Copy out each of the items below, substituting "Ремонт компьютера" for every occurrence of "Ремонт ноутбука" and changing nothing else.

[Data items]
______________________________
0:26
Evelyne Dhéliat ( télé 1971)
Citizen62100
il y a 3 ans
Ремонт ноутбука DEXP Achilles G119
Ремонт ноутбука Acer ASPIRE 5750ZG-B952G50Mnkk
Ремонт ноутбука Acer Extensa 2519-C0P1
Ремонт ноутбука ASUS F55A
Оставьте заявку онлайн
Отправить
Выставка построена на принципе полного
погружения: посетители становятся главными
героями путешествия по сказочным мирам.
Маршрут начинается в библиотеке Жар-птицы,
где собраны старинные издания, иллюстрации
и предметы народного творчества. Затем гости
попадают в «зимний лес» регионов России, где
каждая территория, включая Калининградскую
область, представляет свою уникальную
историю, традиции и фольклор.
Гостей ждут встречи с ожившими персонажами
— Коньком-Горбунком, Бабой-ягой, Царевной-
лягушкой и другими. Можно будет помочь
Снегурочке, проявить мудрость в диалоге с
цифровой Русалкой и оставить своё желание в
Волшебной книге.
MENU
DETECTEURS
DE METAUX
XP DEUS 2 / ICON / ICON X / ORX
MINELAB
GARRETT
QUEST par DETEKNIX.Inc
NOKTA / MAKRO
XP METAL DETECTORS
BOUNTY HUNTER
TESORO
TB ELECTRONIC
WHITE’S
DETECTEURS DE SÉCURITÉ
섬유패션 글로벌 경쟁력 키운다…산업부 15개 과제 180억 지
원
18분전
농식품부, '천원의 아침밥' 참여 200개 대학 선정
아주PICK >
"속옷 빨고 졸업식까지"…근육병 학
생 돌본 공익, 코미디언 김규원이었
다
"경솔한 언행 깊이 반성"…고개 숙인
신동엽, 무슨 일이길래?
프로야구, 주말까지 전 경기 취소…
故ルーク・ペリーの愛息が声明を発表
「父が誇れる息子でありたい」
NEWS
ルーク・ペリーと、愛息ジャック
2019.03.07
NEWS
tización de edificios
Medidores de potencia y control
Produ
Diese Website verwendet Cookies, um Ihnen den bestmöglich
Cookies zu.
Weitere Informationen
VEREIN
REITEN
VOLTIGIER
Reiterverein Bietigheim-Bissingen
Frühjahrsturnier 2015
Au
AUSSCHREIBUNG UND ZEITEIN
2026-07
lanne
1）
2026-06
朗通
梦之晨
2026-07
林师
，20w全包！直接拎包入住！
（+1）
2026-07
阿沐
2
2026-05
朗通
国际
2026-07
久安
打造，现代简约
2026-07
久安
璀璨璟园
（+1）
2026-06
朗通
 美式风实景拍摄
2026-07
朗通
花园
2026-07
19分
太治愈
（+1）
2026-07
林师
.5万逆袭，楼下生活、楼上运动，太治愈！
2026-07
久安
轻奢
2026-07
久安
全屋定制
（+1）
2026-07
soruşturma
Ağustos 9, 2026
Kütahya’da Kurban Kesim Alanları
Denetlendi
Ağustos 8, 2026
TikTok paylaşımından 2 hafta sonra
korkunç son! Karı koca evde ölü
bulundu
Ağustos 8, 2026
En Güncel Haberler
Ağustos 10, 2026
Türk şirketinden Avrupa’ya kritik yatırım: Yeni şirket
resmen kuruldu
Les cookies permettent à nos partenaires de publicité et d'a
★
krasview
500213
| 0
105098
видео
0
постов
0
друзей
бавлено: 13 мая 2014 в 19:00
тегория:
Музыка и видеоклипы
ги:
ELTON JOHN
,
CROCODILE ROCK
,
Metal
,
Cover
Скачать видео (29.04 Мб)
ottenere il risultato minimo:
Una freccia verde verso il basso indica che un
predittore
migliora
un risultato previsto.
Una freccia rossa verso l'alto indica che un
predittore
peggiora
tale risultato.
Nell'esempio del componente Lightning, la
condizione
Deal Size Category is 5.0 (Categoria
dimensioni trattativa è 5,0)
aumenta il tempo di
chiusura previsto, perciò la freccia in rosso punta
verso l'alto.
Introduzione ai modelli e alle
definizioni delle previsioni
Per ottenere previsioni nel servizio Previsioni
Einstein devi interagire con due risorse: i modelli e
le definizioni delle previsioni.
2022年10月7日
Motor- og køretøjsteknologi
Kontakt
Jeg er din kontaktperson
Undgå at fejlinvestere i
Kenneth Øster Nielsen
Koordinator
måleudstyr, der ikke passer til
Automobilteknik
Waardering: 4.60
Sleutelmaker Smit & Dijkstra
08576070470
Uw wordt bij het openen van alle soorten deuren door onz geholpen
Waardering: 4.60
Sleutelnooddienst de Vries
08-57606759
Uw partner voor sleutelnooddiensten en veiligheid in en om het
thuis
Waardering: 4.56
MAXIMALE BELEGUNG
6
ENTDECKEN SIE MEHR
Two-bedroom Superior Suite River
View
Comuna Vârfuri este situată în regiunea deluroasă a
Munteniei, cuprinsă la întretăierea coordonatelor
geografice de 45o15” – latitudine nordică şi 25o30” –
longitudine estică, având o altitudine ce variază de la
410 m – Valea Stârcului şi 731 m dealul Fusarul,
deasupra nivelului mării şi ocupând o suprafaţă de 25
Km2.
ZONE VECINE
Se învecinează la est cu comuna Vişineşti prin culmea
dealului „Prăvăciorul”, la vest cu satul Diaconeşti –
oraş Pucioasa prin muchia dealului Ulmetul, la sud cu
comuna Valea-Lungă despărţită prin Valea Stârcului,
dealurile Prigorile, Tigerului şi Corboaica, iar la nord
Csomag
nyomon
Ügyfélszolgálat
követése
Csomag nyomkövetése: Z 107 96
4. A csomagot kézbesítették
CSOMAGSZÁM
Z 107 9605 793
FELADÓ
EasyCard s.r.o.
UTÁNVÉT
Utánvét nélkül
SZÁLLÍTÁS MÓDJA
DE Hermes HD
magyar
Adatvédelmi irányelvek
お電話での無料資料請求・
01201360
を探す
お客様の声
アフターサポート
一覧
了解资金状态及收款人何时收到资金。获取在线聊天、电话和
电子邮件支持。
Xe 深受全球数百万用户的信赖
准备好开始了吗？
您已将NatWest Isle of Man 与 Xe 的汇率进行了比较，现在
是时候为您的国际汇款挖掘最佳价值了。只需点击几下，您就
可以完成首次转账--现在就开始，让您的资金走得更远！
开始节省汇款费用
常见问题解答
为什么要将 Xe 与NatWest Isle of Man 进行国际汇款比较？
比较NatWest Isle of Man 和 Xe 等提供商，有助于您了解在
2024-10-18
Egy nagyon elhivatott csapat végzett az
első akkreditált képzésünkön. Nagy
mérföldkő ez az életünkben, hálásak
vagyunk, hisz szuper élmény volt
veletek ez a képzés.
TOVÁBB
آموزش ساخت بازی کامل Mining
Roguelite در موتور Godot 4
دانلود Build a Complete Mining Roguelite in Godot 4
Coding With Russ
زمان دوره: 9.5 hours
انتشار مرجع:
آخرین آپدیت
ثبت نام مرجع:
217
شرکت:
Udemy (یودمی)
______________________________
COMPLETED TASK.
0:26
Evelyne Dhéliat ( télé 1971)
Citizen62100
il y a 3 ans
Ремонт компьютера DEXP Achilles G119
Ремонт компьютера Acer ASPIRE 5750ZG-B952G50Mnkk
Ремонт компьютера Acer Extensa 2519-C0P1
Ремонт компьютера ASUS F55A
Оставьте заявку онлайн
Отправить
Выставка построена на принципе полного
погружения: посетители становятся главными
героями путешествия по сказочным мирам.
Маршрут начинается в библиотеке Жар-птицы,
где собраны старинные издания, иллюстрации
и предметы народного творчества. Затем гости
попадают в «зимний лес» регионов России, где
каждая территория, включая Калининградскую
область, представляет свою уникальную
историю, традиции и фольклор.
Гостей ждут встречи с ожившими персонажами
— Коньком-Горбунком, Бабой-ягой, Царевной-
лягушкой и другими. Можно будет помочь
Снегурочке, проявить мудрость в диалоге с
цифровой Русалкой и оставить своё желание в
Волшебной книге.
MENU
DETECTEURS
DE METAUX
XP DEUS 2 / ICON / ICON X / ORX
MINELAB
GARRETT
QUEST par DETEKNIX.Inc
NOKTA / MAKRO
XP METAL DETECTORS
BOUNTY HUNTER
TESORO
TB ELECTRONIC
WHITE’S
DETECTEURS DE SÉCURITÉ
섬유패션 글로벌 경쟁력 키운다…산업부 15개 과제 180억 지
원
18분전
농식품부, '천원의 아침밥' 참여 200개 대학 선정
아주PICK >
"속옷 빨고 졸업식까지"…근육병 학
생 돌본 공익, 코미디언 김규원이었
다
"경솔한 언행 깊이 반성"…고개 숙인
신동엽, 무슨 일이길래?
프로야구, 주말까지 전 경기 취소…
故ルーク・ペリーの愛息が声明を発表
「父が誇れる息子でありたい」
NEWS
ルーク・ペリーと、愛息ジャック
2019.03.07
NEWS
tización de edificios
Medidores de potencia y control
Produ
Diese Website verwendet Cookies, um Ihnen den bestmöglich
Cookies zu.
Weitere Informationen
VEREIN
REITEN
VOLTIGIER
Reiterverein Bietigheim-Bissingen
Frühjahrsturnier 2015
Au
AUSSCHREIBUNG UND ZEITEIN
2026-07
lanne
1）
2026-06
朗通
梦之晨
2026-07
林师
，20w全包！直接拎包入住！
（+1）
2026-07
阿沐
2
2026-05
朗通
国际
2026-07
久安
打造，现代简约
2026-07
久安
璀璨璟园
（+1）
2026-06
朗通
 美式风实景拍摄
2026-07
朗通
花园
2026-07
19分
太治愈
（+1）
2026-07
林师
.5万逆袭，楼下生活、楼上运动，太治愈！
2026-07
久安
轻奢
2026-07
久安
全屋定制
（+1）
2026-07
soruşturma
Ağustos 9, 2026
Kütahya’da Kurban Kesim Alanları
Denetlendi
Ağustos 8, 2026
TikTok paylaşımından 2 hafta sonra
korkunç son! Karı koca evde ölü
bulundu
Ağustos 8, 2026
En Güncel Haberler
Ağustos 10, 2026
Türk şirketinden Avrupa’ya kritik yatırım: Yeni şirket
resmen kuruldu
Les cookies permettent à nos partenaires de publicité et d'a
★
krasview
500213
| 0
105098
видео
0
постов
0
друзей
бавлено: 13 мая 2014 в 19:00
тегория:
Музыка и видеоклипы
ги:
ELTON JOHN
,
CROCODILE ROCK
,
Metal
,
Cover
Скачать видео (29.04 Мб)
ottenere il risultato minimo:
Una freccia verde verso il basso indica che un
predittore
migliora
un risultato previsto.
Una freccia rossa verso l'alto indica che un
predittore
peggiora
tale risultato.
Nell'esempio del componente Lightning, la
condizione
Deal Size Category is 5.0 (Categoria
dimensioni trattativa è 5,0)
aumenta il tempo di
chiusura previsto, perciò la freccia in rosso punta
verso l'alto.
Introduzione ai modelli e alle
definizioni delle previsioni
Per ottenere previsioni nel servizio Previsioni
Einstein devi interagire con due risorse: i modelli e
le definizioni delle previsioni.
2022年10月7日
Motor- og køretøjsteknologi
Kontakt
Jeg er din kontaktperson
Undgå at fejlinvestere i
Kenneth Øster Nielsen
Koordinator
måleudstyr, der ikke passer til
Automobilteknik
Waardering: 4.60
Sleutelmaker Smit & Dijkstra
08576070470
Uw wordt bij het openen van alle soorten deuren door onz geholpen
Waardering: 4.60
Sleutelnooddienst de Vries
08-57606759
Uw partner voor sleutelnooddiensten en veiligheid in en om het
thuis
Waardering: 4.56
MAXIMALE BELEGUNG
6
ENTDECKEN SIE MEHR
Two-bedroom Superior Suite River
View
Comuna Vârfuri este situată în regiunea deluroasă a
Munteniei, cuprinsă la întretăierea coordonatelor
geografice de 45o15” – latitudine nordică şi 25o30” –
longitudine estică, având o altitudine ce variază de la
410 m – Valea Stârcului şi 731 m dealul Fusarul,
deasupra nivelului mării şi ocupând o suprafaţă de 25
Km2.
ZONE VECINE
Se învecinează la est cu comuna Vişineşti prin culmea
dealului „Prăvăciorul”, la vest cu satul Diaconeşti –
oraş Pucioasa prin muchia dealului Ulmetul, la sud cu
comuna Valea-Lungă despărţită prin Valea Stârcului,
dealurile Prigorile, Tigerului şi Corboaica, iar la nord
Csomag
nyomon
Ügyfélszolgálat
követése
Csomag nyomkövetése: Z 107 96
4. A csomagot kézbesítették
CSOMAGSZÁM
Z 107 9605 793
FELADÓ
EasyCard s.r.o.
UTÁNVÉT
Utánvét nélkül
SZÁLLÍTÁS MÓDJA
DE Hermes HD
magyar
Adatvédelmi irányelvek
お電話での無料資料請求・
01201360
を探す
お客様の声
アフターサポート
一覧
了解资金状态及收款人何时收到资金。获取在线聊天、电话和
电子邮件支持。
Xe 深受全球数百万用户的信赖
准备好开始了吗？
您已将NatWest Isle of Man 与 Xe 的汇率进行了比较，现在
是时候为您的国际汇款挖掘最佳价值了。只需点击几下，您就
可以完成首次转账--现在就开始，让您的资金走得更远！
开始节省汇款费用
常见问题解答
为什么要将 Xe 与NatWest Isle of Man 进行国际汇款比较？
比较NatWest Isle of Man 和 Xe 等提供商，有助于您了解在
2024-10-18
Egy nagyon elhivatott csapat végzett az
első akkreditált képzésünkön. Nagy
mérföldkő ez az életünkben, hálásak
vagyunk, hisz szuper élmény volt
veletek ez a képzés.
TOVÁBB
آموزش ساخت بازی کامل Mining
Roguelite در موتور Godot 4
دانلود Build a Complete Mining Roguelite in Godot 4
Coding With Russ
زمان دوره: 9.5 hours
انتشار مرجع:
آخرین آپدیت
ثبت نام مرجع:
217
شرکت:
Udemy (یودمی)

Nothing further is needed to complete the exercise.